• **Job**: Would you retype the lines from the one that holds "The implications o" to the final line of the entries below, both ends included and exactly as written, but without pictures?

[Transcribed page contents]
-=-=-

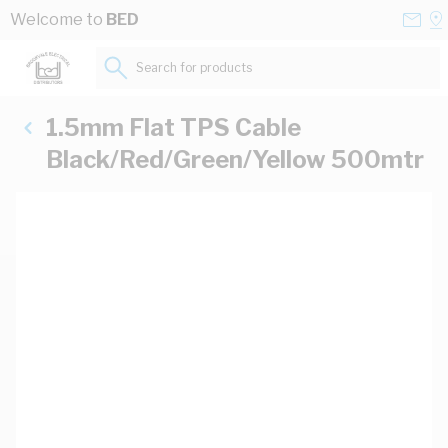
Skip to Content
Conta
Se
Welcome to
BED
Us
a
St
Search for products...
1.5mm Flat TPS Cable
Black/Red/Green/Yellow 500mtr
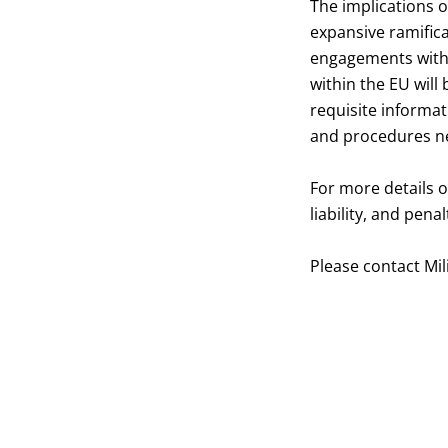
The implications o
expansive ramific
engagements with t
within the EU will
requisite informa
and procedures ne
For more details 
liability, and pena
Please contact
Mil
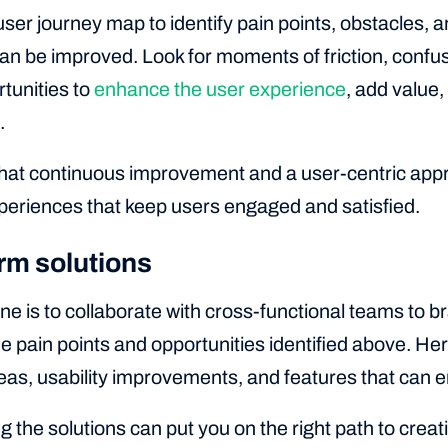
ser journey map to identify pain points, obstacles, 
n be improved. Look for moments of friction, confusio
rtunities to
enhance the user experience
, add value
.
t continuous improvement and a user-centric appro
eriences that keep users engaged and satisfied.
rm solutions
ine is to collaborate with cross-functional teams to b
e pain points and opportunities identified above. He
deas, usability improvements, and features that can 
 the solutions can put you on the right path to crea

-=-=-

• **Written solution**:
The implications o
expansive ramific
engagements with t
within the EU will
requisite informa
and procedures ne
For more details 
liability, and pena
Please contact
Mil
ser journey map to identify pain points, obstacles, 
n be improved. Look for moments of friction, confusio
rtunities to
enhance the user experience
, add value
.
t continuous improvement and a user-centric appro
eriences that keep users engaged and satisfied.
rm solutions
ine is to collaborate with cross-functional teams to b
e pain points and opportunities identified above. He
deas, usability improvements, and features that can 
 the solutions can put you on the right path to crea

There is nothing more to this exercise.